## WHAT NEEDS TO BE DONE
Can you copy out the passenger train article between "Of Course, John" and "talking about it.", inclusive, with "tax dollars" renamed to "public funds" throughout?

--- TEXT SEGMENT Enclosed Below ---

Of Course, John Bel Touts The Stupid Passenger Train Idea

We’re so tired of talking about the idiotic plan to conscript your tax dollars to fund a passenger train between Baton Rouge and New Orleans. But we can’t, because the Democrats and ruling elite types in this state insist on talking about it.

There is no particular consensus toward building a passenger rail line or running passenger trains on existing tracks, and as we’ve noted several times there is zero reason to believe it could ever turn a profit or even generate significant ridership. But these people want what they want, and they won’t stop demanding it until they get it.

So now they’ve got a fresh new plan. Now it’s a “temporary” train, because I-10 through Baton Rouge is about to go under construction and that’s going to make for traffic nightmares which dwarf the usual crawl. Rather than having planned some alternative routes which would give some relief to motorists and commuters, we have to throw money under the train.

Traffic is expected to go from bad to worse in Baton Rouge when work gets started next year on the widening of Interstate 10. But if Gov. John Bel Edwards gets his way, motorists may be able to ditch their cars for a different transit option: rail.

Edwards this week asked state lawmakers to set aside $25 million in unspent federal American Rescue Plan funds to upgrade a passenger rail link between Baton Rouge and New Orleans.

--- End of Enclosed TEXT SEGMENT ---
--- EXTRACTED ENTRIES Enclosed Below ---

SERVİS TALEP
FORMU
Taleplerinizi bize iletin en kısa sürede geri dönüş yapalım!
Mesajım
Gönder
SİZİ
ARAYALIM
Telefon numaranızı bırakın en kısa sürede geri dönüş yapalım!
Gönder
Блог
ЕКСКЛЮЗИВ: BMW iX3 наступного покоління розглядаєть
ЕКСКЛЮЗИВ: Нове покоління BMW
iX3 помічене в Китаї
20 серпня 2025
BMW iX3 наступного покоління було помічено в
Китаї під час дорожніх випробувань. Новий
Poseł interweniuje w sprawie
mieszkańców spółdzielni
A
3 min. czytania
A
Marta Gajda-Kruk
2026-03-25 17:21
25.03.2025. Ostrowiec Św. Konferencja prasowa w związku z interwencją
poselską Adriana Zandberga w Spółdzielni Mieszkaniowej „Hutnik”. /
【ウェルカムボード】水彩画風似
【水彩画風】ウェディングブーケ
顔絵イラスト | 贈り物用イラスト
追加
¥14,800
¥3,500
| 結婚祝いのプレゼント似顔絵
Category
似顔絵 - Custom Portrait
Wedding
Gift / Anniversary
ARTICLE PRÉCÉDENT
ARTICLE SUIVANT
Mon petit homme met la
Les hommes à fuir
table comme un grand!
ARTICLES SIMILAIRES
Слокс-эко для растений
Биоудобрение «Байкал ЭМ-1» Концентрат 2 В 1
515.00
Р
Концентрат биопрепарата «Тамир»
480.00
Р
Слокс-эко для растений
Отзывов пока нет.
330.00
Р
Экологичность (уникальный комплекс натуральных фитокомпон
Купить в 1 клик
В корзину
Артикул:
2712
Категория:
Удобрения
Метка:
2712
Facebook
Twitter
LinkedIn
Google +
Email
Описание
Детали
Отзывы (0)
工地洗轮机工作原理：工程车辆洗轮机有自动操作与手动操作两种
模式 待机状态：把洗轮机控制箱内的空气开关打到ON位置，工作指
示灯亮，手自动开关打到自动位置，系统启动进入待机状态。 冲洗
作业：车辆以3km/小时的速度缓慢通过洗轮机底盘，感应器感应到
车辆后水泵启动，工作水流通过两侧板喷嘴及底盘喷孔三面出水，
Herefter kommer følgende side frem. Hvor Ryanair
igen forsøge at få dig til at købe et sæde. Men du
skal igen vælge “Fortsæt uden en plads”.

--- End of Enclosed EXTRACTED ENTRIES ---

## SOLUTION
Of Course, John Bel Touts The Stupid Passenger Train Idea

We’re so tired of talking about the idiotic plan to conscript your public funds to fund a passenger train between Baton Rouge and New Orleans. But we can’t, because the Democrats and ruling elite types in this state insist on talking about it.